*PROMPT*. Every record needs to be repeated exactly; its pictures do not.
BEGIN EXTRACTED ENTRIES
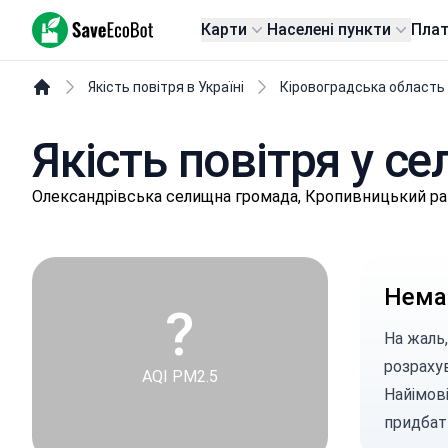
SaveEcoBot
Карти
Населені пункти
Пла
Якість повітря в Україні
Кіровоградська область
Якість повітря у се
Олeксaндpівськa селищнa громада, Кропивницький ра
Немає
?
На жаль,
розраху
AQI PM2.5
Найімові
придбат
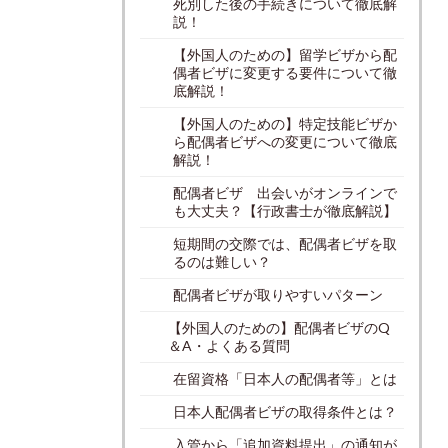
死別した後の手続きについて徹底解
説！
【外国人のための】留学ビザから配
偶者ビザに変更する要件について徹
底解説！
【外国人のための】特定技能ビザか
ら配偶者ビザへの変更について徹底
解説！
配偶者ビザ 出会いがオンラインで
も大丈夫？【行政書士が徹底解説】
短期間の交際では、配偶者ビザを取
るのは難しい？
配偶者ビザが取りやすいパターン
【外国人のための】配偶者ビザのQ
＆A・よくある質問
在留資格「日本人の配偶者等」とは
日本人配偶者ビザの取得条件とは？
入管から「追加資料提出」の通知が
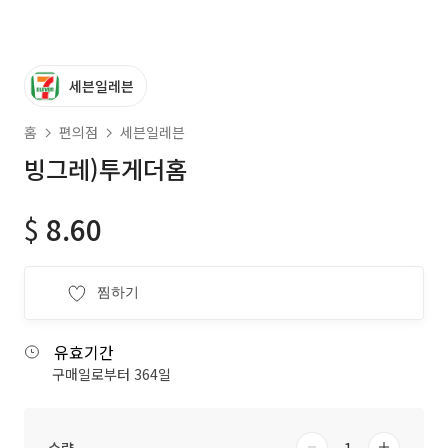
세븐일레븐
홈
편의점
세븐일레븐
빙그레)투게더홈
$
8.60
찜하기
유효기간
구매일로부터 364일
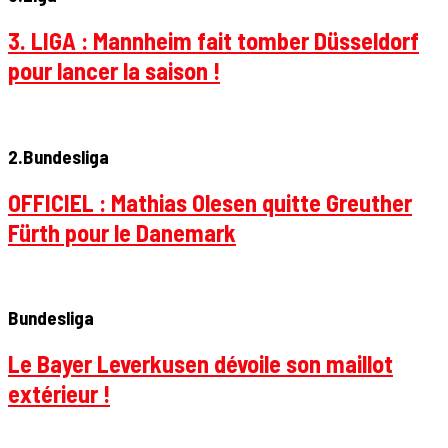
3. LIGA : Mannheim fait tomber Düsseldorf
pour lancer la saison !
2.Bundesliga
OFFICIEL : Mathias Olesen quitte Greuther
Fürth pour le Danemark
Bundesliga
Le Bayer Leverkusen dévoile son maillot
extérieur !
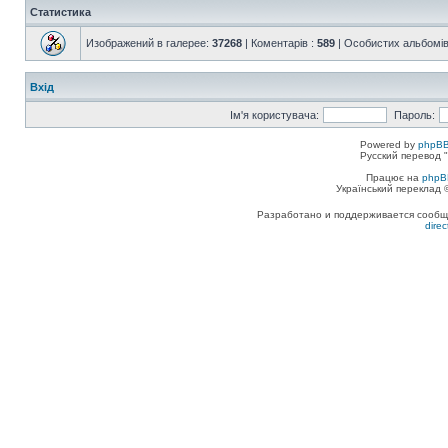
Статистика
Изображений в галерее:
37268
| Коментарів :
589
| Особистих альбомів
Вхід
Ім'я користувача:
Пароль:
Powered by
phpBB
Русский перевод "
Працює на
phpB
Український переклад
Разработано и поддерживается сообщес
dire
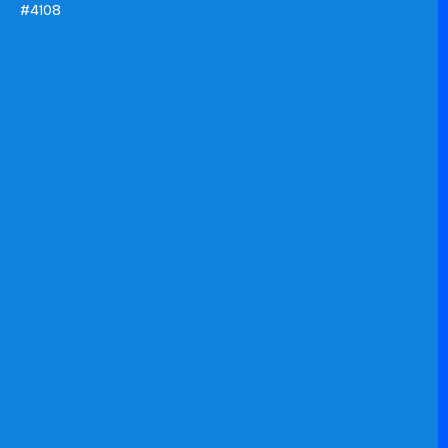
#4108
END EXTRACTED ENTRIES
*REPLY TO THE TASK*.
SaveEcoBot
Карти
Населені пункти
Пла
Якість повітря в Україні
Кіровоградська область
Якість повітря у се
Олeксaндpівськa селищнa громада, Кропивницький ра
Немає
?
На жаль,
розраху
AQI PM2.5
Найімові
придбат
死別した後の手続きについて徹底解
説！
【外国人のための】留学ビザから配
偶者ビザに変更する要件について徹
底解説！
【外国人のための】特定技能ビザか
ら配偶者ビザへの変更について徹底
解説！
配偶者ビザ 出会いがオンラインで
も大丈夫？【行政書士が徹底解説】
短期間の交際では、配偶者ビザを取
るのは難しい？
配偶者ビザが取りやすいパターン
【外国人のための】配偶者ビザのQ
＆A・よくある質問
在留資格「日本人の配偶者等」とは
日本人配偶者ビザの取得条件とは？
入管から「追加資料提出」の通知が
세븐일레븐
홈
편의점
세븐일레븐
빙그레)투게더홈
$
8.60
찜하기
유효기간
구매일로부터 364일
3. LIGA : Mannheim fait tomber Düsseldorf
pour lancer la saison !
2.Bundesliga
OFFICIEL : Mathias Olesen quitte Greuther
Fürth pour le Danemark
Bundesliga
Le Bayer Leverkusen dévoile son maillot
extérieur !
Статистика
Изображений в галерее:
37268
| Коментарів :
589
| Особистих альбомів
Вхід
Ім'я користувача:
Пароль:
Powered by
phpBB
Русский перевод "
Працює на
phpB
Український переклад
Разработано и поддерживается сообщес
dire
#4108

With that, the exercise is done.